A Fine Balance, Rohinton Mistry, 1995

A Fine Balance

This novel by Bombay born Parsi Mistry won the Giller Prize, the Royal Society of Literature’s Winfried Holtby Prize, and the 1996 Los Angeles Times Award for fiction. Set in India during 1975-76 the time of Indira Gandhi’s massive corruption after she defied a court order to resign as prime minister by declaring a state of emergency. The daughter of Jawaharlal Nehru Indira Gandhi and her son Sanjay Gandhi led India into its worst period threatening the very roots of democracy.

In this novel two untouchables of a sub caste condemned to leather tanning learn tailoring to escape their fate. When the local village tailor is forced out of business by mass-produced clothing, the tailors an uncle and nephew travel to Bombay to seek employment. They are hired by a Parsi widow determined to maintain an independent life by subcontracting to a woman selling designer women’s dresses for export.

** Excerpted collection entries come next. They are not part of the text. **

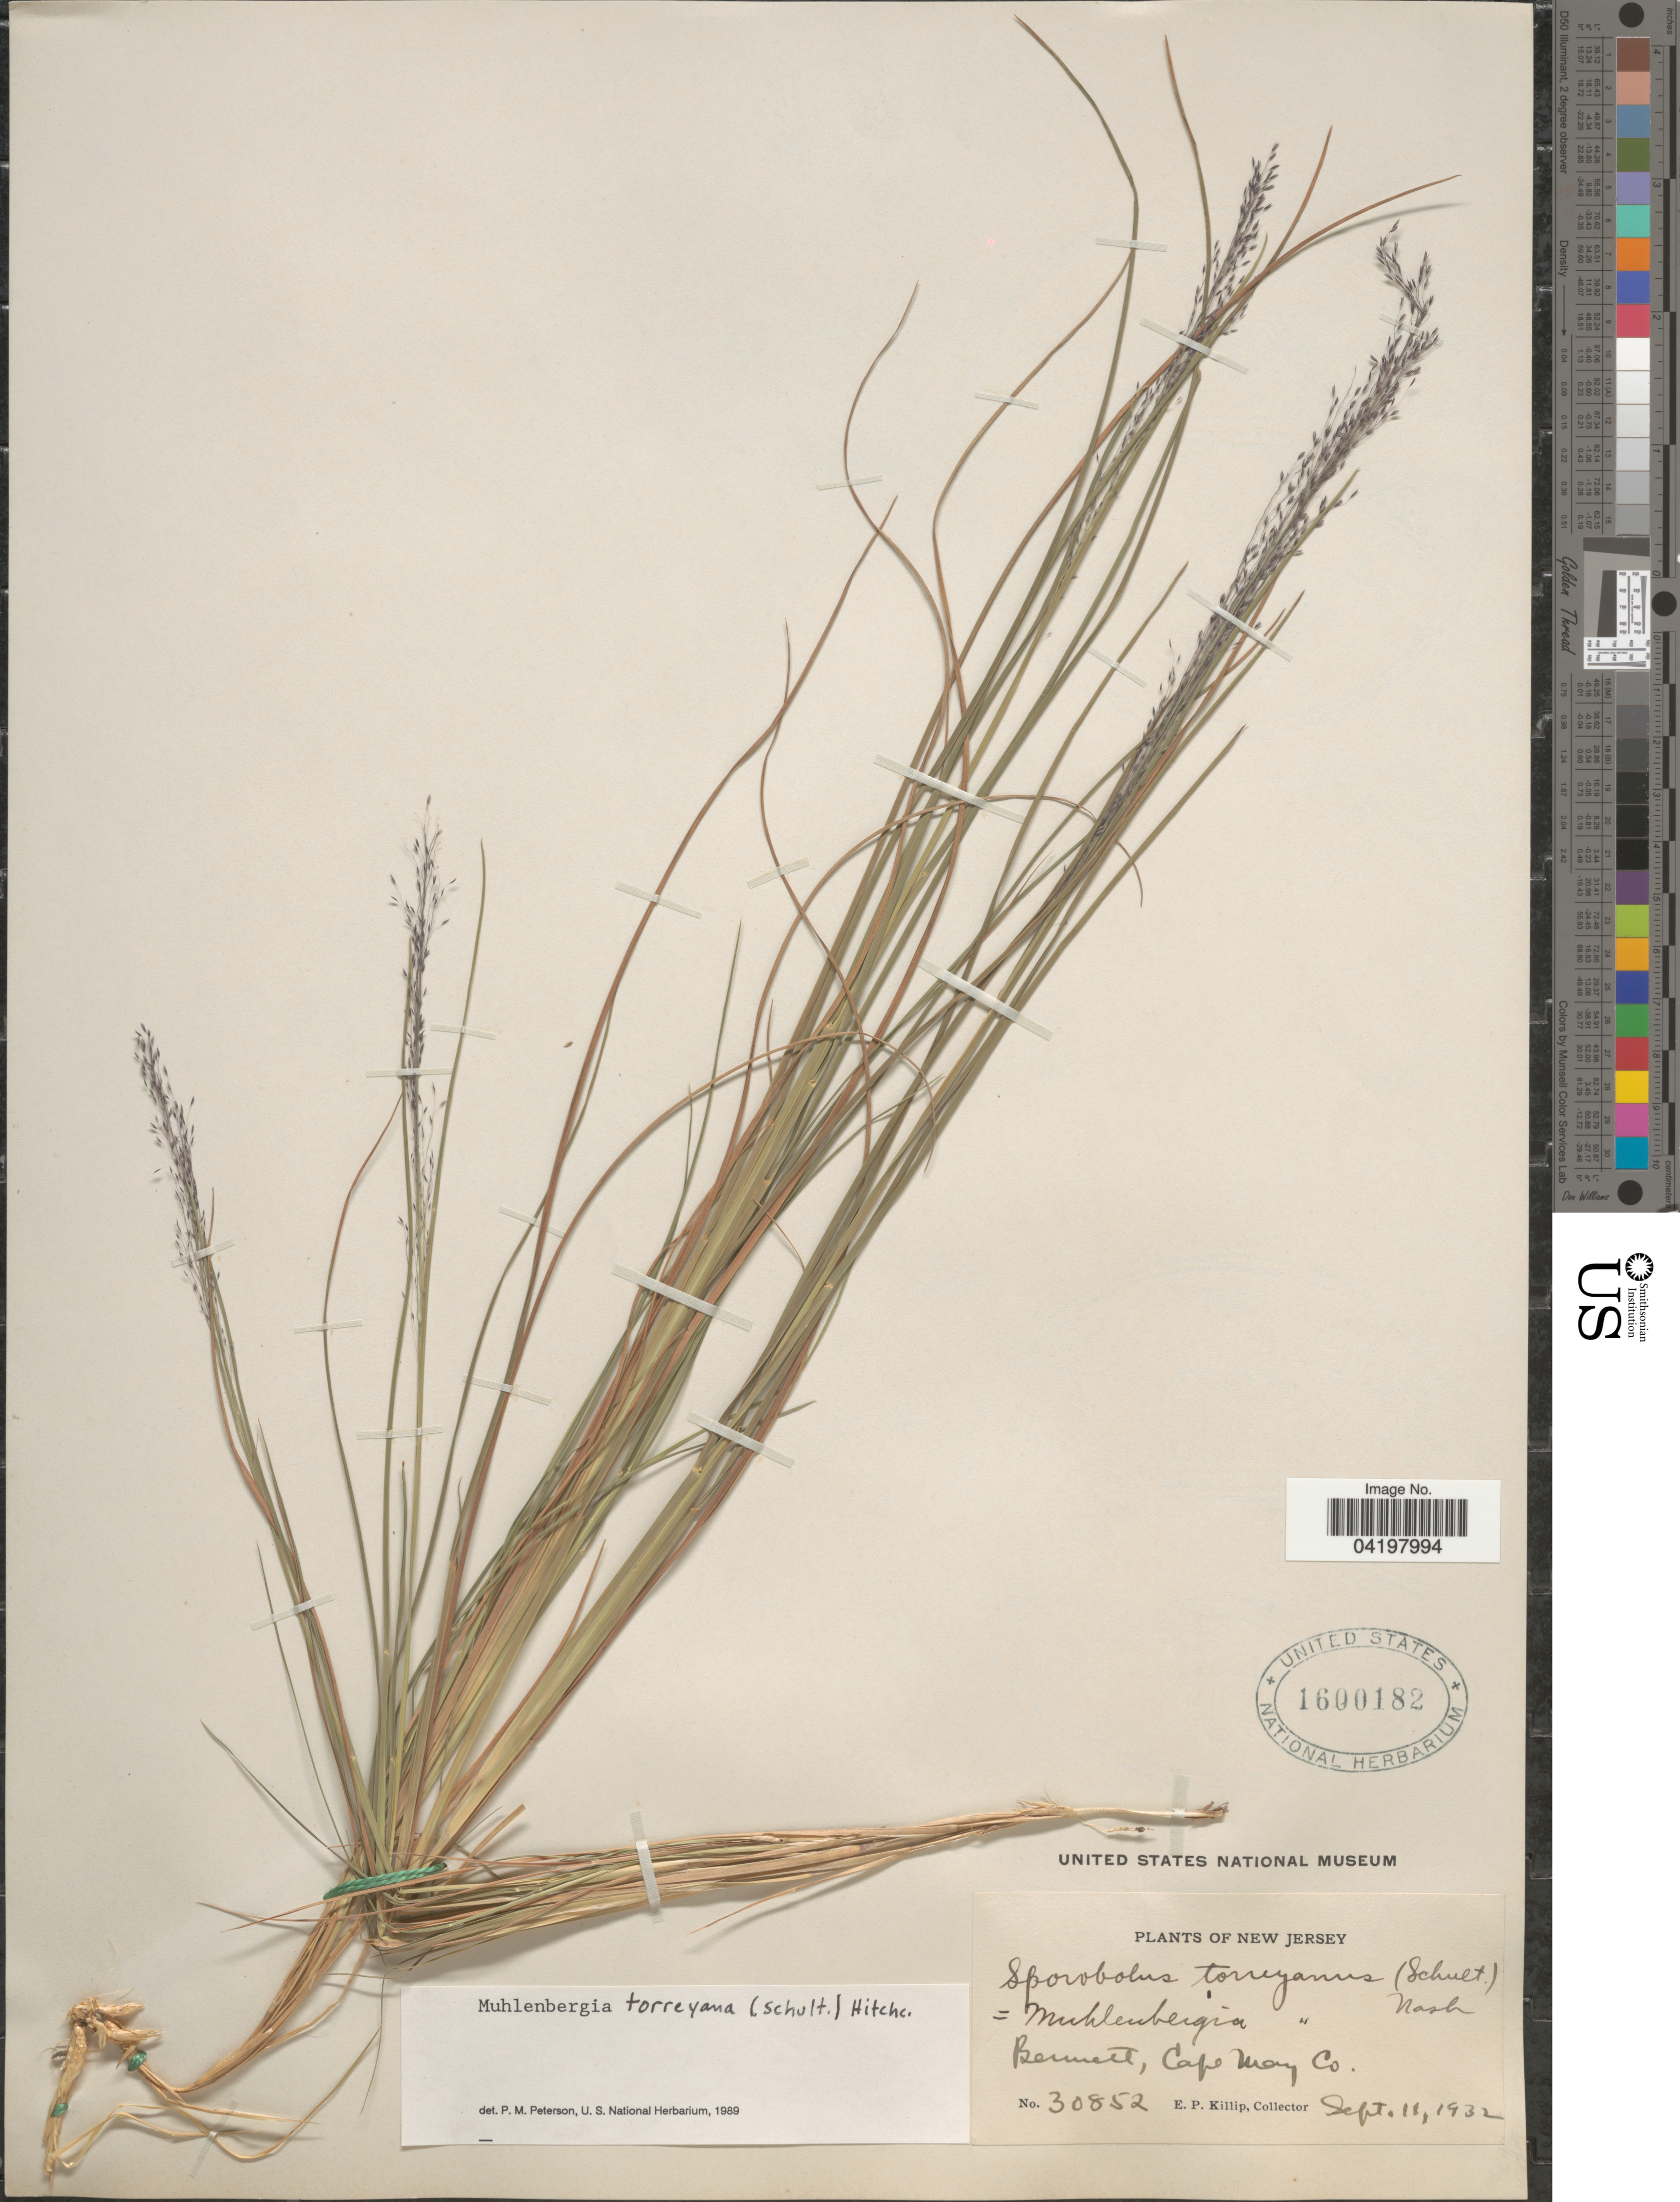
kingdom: Plantae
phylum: Tracheophyta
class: Liliopsida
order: Poales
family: Poaceae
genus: Muhlenbergia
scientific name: Muhlenbergia torreyana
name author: (Schult.) Hitchc.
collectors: E. P. Killip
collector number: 30852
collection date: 1932-09-11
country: United States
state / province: New Jersey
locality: Bennett, Cape May Co.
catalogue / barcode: US 1600182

The tailors rent sewing machines and move into a shantytown. Thugs recruiting slave workers for a pit mine abduct them. They escape. Greedy developers working with corrupt politicians destroy their shantytown. They help a beggar who turns out to be the king of beggars and he offers to protect, in return for money, the Parsi widow from her greedy landlord, who is trying to evict her. The nephew saves for a bride but when he returns to his village to arrange a marriage, he is abducted and forcibly sterilized under a population limit program gone horribly out of control with financial incentives, bribery, and quotas.

Rohinton Mistry ROHINTON MISTRY

Overall a very sad book, perhaps the best novel depicting life for the powerless during this dark period of recent Indian history. Mistry, a marvelous storyteller, now lives in Canada. When he flies, he says he is always targeted for interrogation by security.